Koston's Distant Intervals
What Beckett Taught Me About Dina Koston's Music
The recent Koston celebrations at the Library of Congress provoked some very positive and warm responses to Koston's muisc. I was delighted to find that. I was sad, but not so surprised to find that the praise was not unanimous.
Koston's *Distant Intervals* was presented as a musical reflection of Beckett's Ohio Impromptu. That turns it around a bit too much. Really, Koston deserves to have us look at the relationship the other way around-- how might the Beckett play help us understand Distant Intervals? Distant Intervals really cannot be taken as a mirror of the play at all. It hardly even asks that we do so. No doubt, she sent me the volume of Beckett plays and told me to read Ohio Impromptu. There is a connection, for sure. The musical work should not be judged by how overt that connection is, or certtainly not by how faithful the work is to the Beckett play.
Before the performance I explained to everyone my instinct that it is in the quiet spaces between the loud and upsetting "walls of sound" where we can find Dina's authentic voice. After digesting the pair of Koston events (March 7 and 8 at the Library of Congress) and sleeping on it for several weeks, I see those Varese-like walls of sound serving a poetic purpose.
In Ohio Impromptu we see a man and his doppelganger. The man is reading, making explicit certain realities. The doppelganger, through his knocking on the table, stops and starts the reading as necessary, stopping to take time to digest, to come to terms?
Those walls of sound loom large in Distant Intervals. We all struggle with them. One mistake I see people making--they assume that Dina's not struggling with them. The walls of sound are some hard realities, and in the cracks between those immutable realities we find the individual, the voice, Koston's authentic voice, uttering some equisitely beautiful phrases.
I have always felt Dina was onto something. I understand her music better now. Having more thoroughlly digested *Distant Intervals*, I can go back to other of her works. Remember her first work came after a 30-year silence. (She stopped composing while running TCP.) That first work was *In Memory of Jeannette Walters*. Death started her creative streak, and her own death ended it, even serving as the subject matter.
I have always told stories about music. As a player it is easier, through that strong visceral involvement, but even when I am not participating as a player, the dialogue with a work is a creative effort. In Dina's case she loses a people because she doesn't shy away from being unpleasant. (This was a theme in discussions of Dina as a person as well.) People don't make the creative effort if they are pushed away with loud, unsettling harmonies.

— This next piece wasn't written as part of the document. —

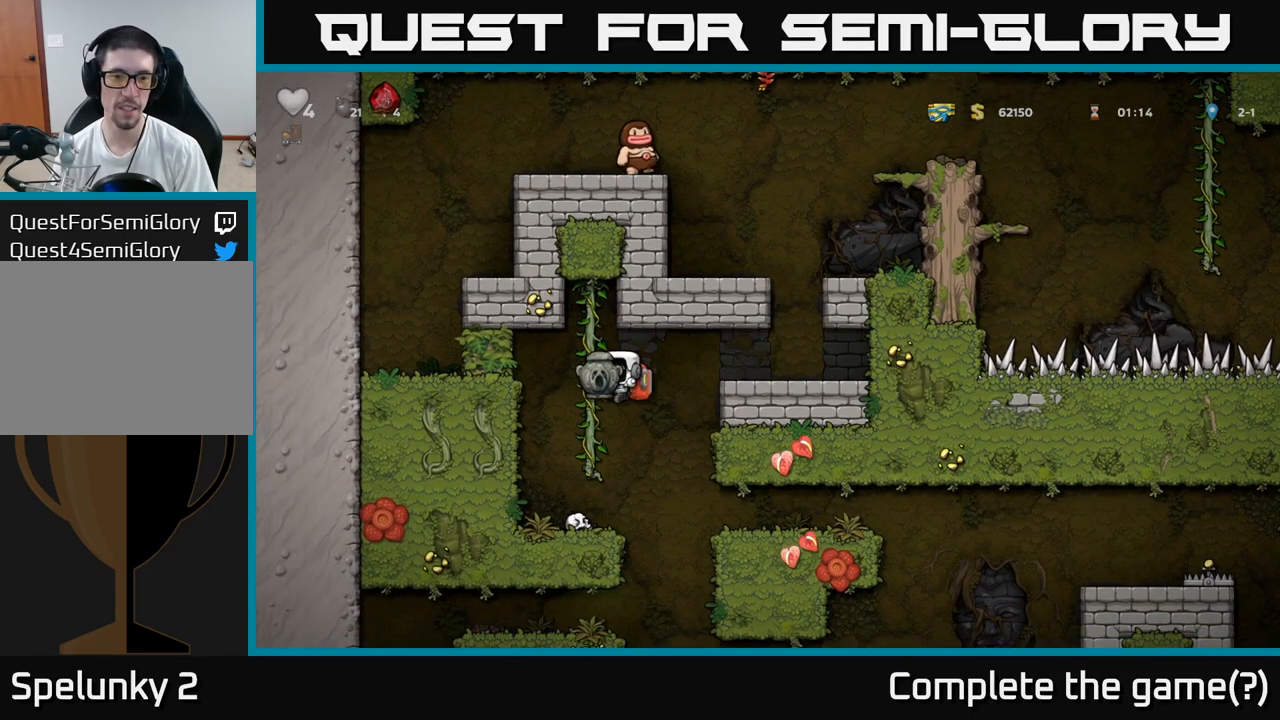
{"dt_ms": 500, "buttons": [], "events": []}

A few general notes about Koston's work - she can sound like a Boulanger student (which she was) when the octotonic scale starts to to dominate, but it is remarkable how well she keeps the 8-note scale from dominating. As an improviser (she writes what she hears), it is a feat to avoid falling into traps like the octotonic soundworld. She has her habits, no doubt, but one of her good habits is balancing the minor third cycle with other things, and it's remarkable that she does that intuitively. This implies a harmonic dynamism throughout--*distinct* distant intervals.
Her harmonic rhythm is always very ruminative. That limits our ability to stay with her for more than one or two works. Best to program her music with other faster music.